Такой рассказ получился в результате ее сложного пути к «Скрещению судеб». Мария Белкина долго не решалась писать о Цветаевой. Сначала надеялась, что это сделает ее муж – Анатолий Тарасенков, но он умер в 1956 году. Была уверена, что книгу напишет Ариадна Эфрон, но ее воспоминания о матери заканчивались отъездом в эмиграцию, то есть 1922 годом. Мария Белкина еще долго оглядывалась, ожидая достойнейшего.

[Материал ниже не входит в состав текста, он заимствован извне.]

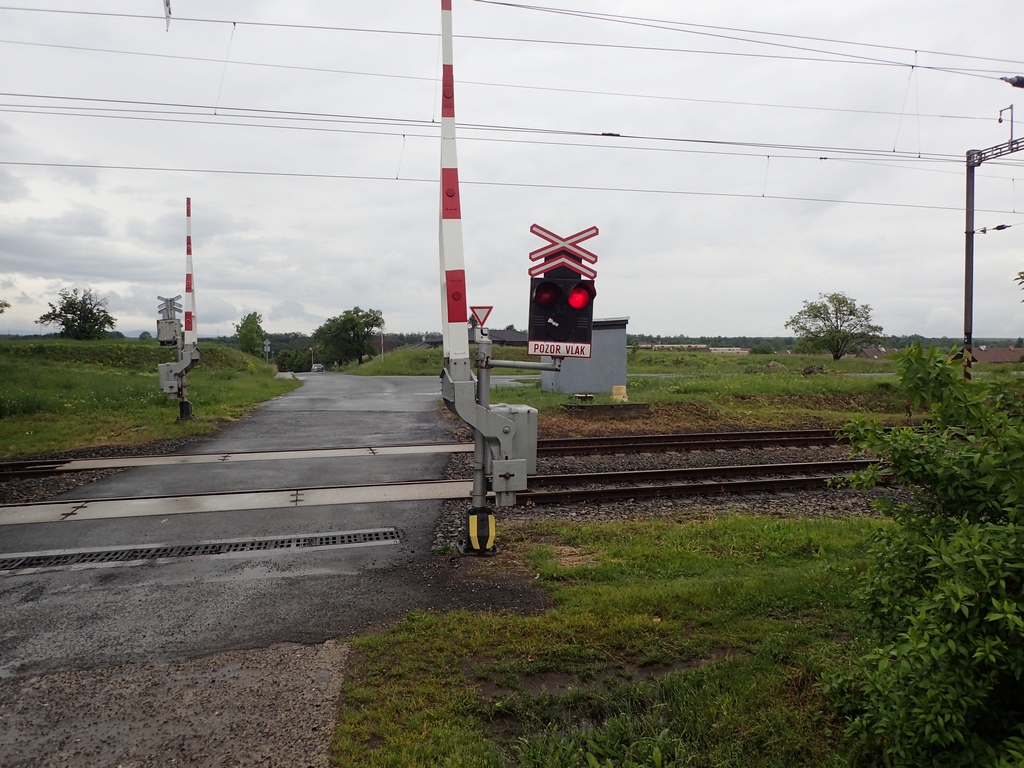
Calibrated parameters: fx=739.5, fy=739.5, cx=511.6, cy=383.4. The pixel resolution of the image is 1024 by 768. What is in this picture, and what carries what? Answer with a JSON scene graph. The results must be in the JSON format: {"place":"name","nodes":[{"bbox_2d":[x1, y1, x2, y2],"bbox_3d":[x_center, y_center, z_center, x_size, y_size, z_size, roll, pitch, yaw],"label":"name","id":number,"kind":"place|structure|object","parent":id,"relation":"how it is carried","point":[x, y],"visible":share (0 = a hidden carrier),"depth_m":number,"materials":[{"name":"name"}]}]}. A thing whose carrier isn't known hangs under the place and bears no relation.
{"place":"outdoors","nodes":[
{"label":"outdoors","id":0,"kind":"place"},
{"bbox_2d":[0,338,287,458],"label":"grass bank","id":1,"kind":"structure","parent":0,"point":[64,343],"materials":[{"name":"green plant"}]},
{"bbox_2d":[38,286,115,338],"label":"tree","id":2,"kind":"object","parent":1,"relation":"on","point":[66,319],"visible":0.99,"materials":[{"name":"green plant"}]},
{"bbox_2d":[156,200,197,420],"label":"crossing barrier","id":3,"kind":"object","parent":1,"relation":"on","point":[187,201],"visible":0.98,"depth_m":17.21,"materials":[{"name":"metal"}]},
{"bbox_2d":[156,296,182,345],"bbox_3d":[-8.063,-1.441,17.430,0.559,1.234,0.584,-1,3,-11],"label":"signal","id":4,"kind":"object","parent":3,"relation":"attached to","point":[170,336],"visible":0.92,"depth_m":17.31,"materials":[{"name":"grey metal"}]},
{"bbox_2d":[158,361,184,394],"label":"box","id":5,"kind":"object","parent":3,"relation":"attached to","point":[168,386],"visible":0.87,"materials":[{"name":"grey metal"}]},
{"bbox_2d":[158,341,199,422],"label":"barrier mechanism","id":6,"kind":"object","parent":1,"relation":"on","point":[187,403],"visible":0.92,"depth_m":16.94,"materials":[{"name":"grey metal"}]},
{"bbox_2d":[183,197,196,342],"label":"barrier arm","id":7,"kind":"object","parent":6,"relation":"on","point":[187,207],"visible":0.93,"depth_m":17.01},
{"bbox_2d":[234,311,267,355],"label":"tree","id":8,"kind":"object","parent":1,"relation":"on","point":[253,321],"visible":0.92,"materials":[{"name":"green plant"}]},
{"bbox_2d":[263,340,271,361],"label":"road sign","id":9,"kind":"object","parent":1,"relation":"on","point":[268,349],"visible":0.85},
{"bbox_2d":[0,640,351,767],"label":"gravel patch","id":10,"kind":"structure","parent":0,"point":[327,674],"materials":[{"name":"grey gravel"}]},
{"bbox_2d":[0,370,530,679],"label":"asphalt road","id":11,"kind":"structure","parent":0,"point":[412,424],"materials":[{"name":"grey asphalt"}]},
{"bbox_2d":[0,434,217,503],"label":"gravel bed","id":12,"kind":"object","parent":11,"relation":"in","point":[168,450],"visible":0.46,"depth_m":9.88,"materials":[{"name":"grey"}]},
{"bbox_2d":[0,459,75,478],"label":"railway track","id":13,"kind":"structure","parent":12,"relation":"on","point":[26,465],"depth_m":10.10,"materials":[{"name":"black metal"}]},
{"bbox_2d":[0,527,400,572],"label":"drain grate","id":14,"kind":"object","parent":11,"relation":"in","point":[384,536],"visible":0.95,"depth_m":6.20,"materials":[{"name":"black metal"}]},
{"bbox_2d":[0,479,477,526],"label":"rail","id":15,"kind":"object","parent":11,"relation":"on","point":[338,489],"visible":0.97,"depth_m":7.81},
{"bbox_2d":[8,443,471,474],"bbox_3d":[-3.872,1.134,11.257,7.302,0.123,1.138,-1,3,-11],"label":"rail","id":16,"kind":"object","parent":11,"relation":"on","point":[327,450],"visible":0.98,"depth_m":11.09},
{"bbox_2d":[311,362,324,372],"label":"car","id":17,"kind":"object","parent":11,"relation":"on","point":[316,366],"visible":0.84,"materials":[{"name":"white metal"}]},
{"bbox_2d":[438,1,556,555],"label":"crossing barrier","id":18,"kind":"object","parent":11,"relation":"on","point":[444,384],"visible":0.96,"depth_m":5.83,"materials":[{"name":"metal"}]},
{"bbox_2d":[470,305,492,326],"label":"warning sign","id":19,"kind":"object","parent":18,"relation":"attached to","point":[484,317],"visible":0.93,"depth_m":6.84,"materials":[{"name":"red metal"}]},
{"bbox_2d":[488,405,538,489],"bbox_3d":[-0.012,0.457,5.882,0.402,0.571,0.428,-1,3,-11],"label":"equipment box","id":20,"kind":"object","parent":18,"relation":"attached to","point":[514,416],"visible":0.58,"depth_m":5.70,"materials":[{"name":"grey metal"}]},
{"bbox_2d":[528,223,598,279],"bbox_3d":[0.383,-0.983,5.555,0.540,0.478,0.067,-1,3,-11],"label":"crossbuck sign","id":21,"kind":"object","parent":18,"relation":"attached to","point":[586,252],"visible":0.92,"depth_m":5.54,"materials":[{"name":"red"}]},
{"bbox_2d":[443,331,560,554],"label":"signal post","id":22,"kind":"object","parent":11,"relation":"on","point":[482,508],"visible":0.77,"depth_m":5.99,"materials":[{"name":"grey metal"}]},
{"bbox_2d":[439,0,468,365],"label":"barrier arm","id":23,"kind":"object","parent":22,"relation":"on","point":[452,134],"visible":0.93,"depth_m":5.88},
{"bbox_2d":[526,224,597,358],"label":"railway signal","id":24,"kind":"object","parent":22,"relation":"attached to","point":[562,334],"visible":0.96,"depth_m":5.43,"materials":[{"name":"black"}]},
{"bbox_2d":[528,340,591,358],"bbox_3d":[0.346,-0.245,5.291,0.518,0.114,0.019,0,3,2],"label":"sign","id":25,"kind":"object","parent":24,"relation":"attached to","point":[531,349],"visible":0.92,"depth_m":5.29,"materials":[{"name":"white metal"}]},
{"bbox_2d":[346,342,539,377],"label":"grassy mound","id":26,"kind":"structure","parent":0,"point":[389,371],"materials":[{"name":"green plant"}]},
{"bbox_2d":[312,308,385,367],"label":"tree","id":27,"kind":"object","parent":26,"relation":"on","point":[372,325],"visible":0.99,"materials":[{"name":"green plant"}]},
{"bbox_2d":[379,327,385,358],"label":"pole","id":28,"kind":"object","parent":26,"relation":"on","point":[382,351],"visible":0.62,"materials":[{"name":"metal"}]},
{"bbox_2d":[414,330,528,347],"label":"building","id":29,"kind":"structure","parent":0,"point":[439,340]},
{"bbox_2d":[0,0,1023,342],"label":"sky","id":30,"kind":"structure","parent":0,"point":[762,325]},
{"bbox_2d":[329,513,902,767],"label":"lawn","id":31,"kind":"structure","parent":0,"point":[738,530],"materials":[{"name":"green plant"}]},
{"bbox_2d":[635,342,748,353],"label":"distant building","id":32,"kind":"structure","parent":0,"point":[734,351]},
{"bbox_2d":[423,348,1023,434],"label":"grass field","id":33,"kind":"structure","parent":0,"point":[866,381],"materials":[{"name":"green plant"}]},
{"bbox_2d":[573,392,594,402],"bbox_3d":[1.954,0.420,20.207,0.555,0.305,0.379,-1,3,-11],"label":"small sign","id":34,"kind":"object","parent":33,"relation":"on","point":[586,396],"visible":0.98,"depth_m":20.09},
{"bbox_2d":[541,317,628,392],"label":"shed","id":35,"kind":"structure","parent":33,"relation":"on","point":[569,388],"materials":[{"name":"grey metal"}]},
{"bbox_2d":[563,402,650,417],"bbox_3d":[2.252,0.645,17.650,2.045,0.340,0.983,-1,3,-11],"label":"concrete block","id":36,"kind":"structure","parent":33,"relation":"on","point":[601,407],"depth_m":17.34,"materials":[{"name":"brown"}]},
{"bbox_2d":[611,385,627,401],"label":"yellow marker","id":37,"kind":"object","parent":33,"relation":"on","point":[615,392],"visible":0.93,"depth_m":20.22,"materials":[{"name":"yellow"}]},
{"bbox_2d":[786,292,883,359],"label":"tree","id":38,"kind":"object","parent":33,"relation":"on","point":[800,313],"visible":0.99,"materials":[{"name":"green plant"}]},
{"bbox_2d":[963,102,1021,378],"bbox_3d":[10.778,-2.643,15.600,0.802,7.068,4.917,-1,3,-11],"label":"catenary pole","id":39,"kind":"object","parent":33,"relation":"on","point":[967,233],"visible":0.76,"depth_m":16.83,"materials":[{"name":"metal"}]},
{"bbox_2d":[1,158,969,212],"bbox_3d":[0.917,-4.395,15.840,32.322,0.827,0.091,-1,3,-11],"label":"overhead wire","id":40,"kind":"object","parent":39,"relation":"attached to","point":[308,175],"visible":0.89,"depth_m":15.42,"materials":[{"name":"black metal"}]},
{"bbox_2d":[4,92,1001,164],"bbox_3d":[0.075,-4.552,12.605,30.384,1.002,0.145,-1,3,-11],"label":"overhead wire","id":41,"kind":"object","parent":39,"relation":"attached to","point":[821,158],"visible":0.96,"depth_m":12.28,"materials":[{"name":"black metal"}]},
{"bbox_2d":[2,0,1022,82],"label":"overhead wire","id":42,"kind":"object","parent":39,"relation":"attached to","point":[234,22],"visible":0.98,"depth_m":10.52,"materials":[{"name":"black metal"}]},
{"bbox_2d":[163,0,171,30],"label":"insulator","id":43,"kind":"object","parent":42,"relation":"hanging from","point":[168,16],"visible":0.96,"depth_m":7.09,"materials":[{"name":"white"}]},
{"bbox_2d":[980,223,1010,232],"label":"insulator","id":44,"kind":"object","parent":39,"relation":"attached to","point":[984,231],"visible":0.89,"depth_m":17.04,"materials":[{"name":"black"}]},
{"bbox_2d":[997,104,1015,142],"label":"lamp","id":45,"kind":"object","parent":39,"relation":"on","point":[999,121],"visible":0.96,"depth_m":16.11,"materials":[{"name":"metal"}]},
{"bbox_2d":[1000,75,1023,88],"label":"insulator","id":46,"kind":"object","parent":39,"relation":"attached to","point":[1020,84],"visible":0.99,"depth_m":11.06,"materials":[{"name":"black"}]},
{"bbox_2d":[855,345,1023,364],"label":"building","id":47,"kind":"structure","parent":0,"point":[868,351],"materials":[{"name":"brick"}]},
{"label":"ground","id":48,"kind":"structure","parent":0},
{"bbox_2d":[274,347,311,372],"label":"shrub","id":49,"kind":"object","parent":48,"relation":"on","point":[295,364],"visible":0.8,"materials":[{"name":"green plant"}]},
{"bbox_2d":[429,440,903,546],"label":"gravel bed","id":50,"kind":"object","parent":48,"relation":"on","point":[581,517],"visible":0.37,"depth_m":9.05,"materials":[{"name":"grey gravel"}]},
{"bbox_2d":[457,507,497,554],"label":"base","id":51,"kind":"object","parent":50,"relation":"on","point":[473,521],"visible":0.87,"depth_m":5.96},
{"bbox_2d":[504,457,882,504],"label":"railway track","id":52,"kind":"structure","parent":50,"relation":"on","point":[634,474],"depth_m":9.28,"materials":[{"name":"black metal"}]},
{"bbox_2d":[530,429,860,455],"bbox_3d":[5.060,1.013,13.388,12.562,0.309,1.496,-1,3,-11],"label":"railway track","id":53,"kind":"structure","parent":50,"relation":"on","point":[717,435],"depth_m":12.88,"materials":[{"name":"metal"}]},
{"bbox_2d":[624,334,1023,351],"label":"tree line","id":54,"kind":"object","parent":48,"relation":"on","point":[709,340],"visible":0.34,"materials":[{"name":"green plant"}]},
{"bbox_2d":[823,346,1023,767],"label":"shrub","id":55,"kind":"object","parent":48,"relation":"on","point":[952,644],"visible":1,"depth_m":2.79,"materials":[{"name":"green plant"}]}
]}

В середине семидесятых книга стала складываться не только из ее собственных воспоминаний, но из записей «уходящей натуры», сохранившихся писем и архивов. День за днем Мария Иосифовна обходила свидетелей последних двух лет жизни Цветаевой в Москве и тех, кто знал ее еще в двадцатые годы. В самом начале работы ей очень хотелось уйти, исчезнуть из повествования, чтобы ее, как автора, вовсе не было видно, – слишком несоизмеримым казался ей собственный и цветаевский масштаб. Но в какой-то момент она ясно почувствовала, что тогда этот текст лишится чего-то очень существенного, поняла, что сможет дать читателю полную картину происходящего только через собственное свидетельство, сквозь свою личную историю.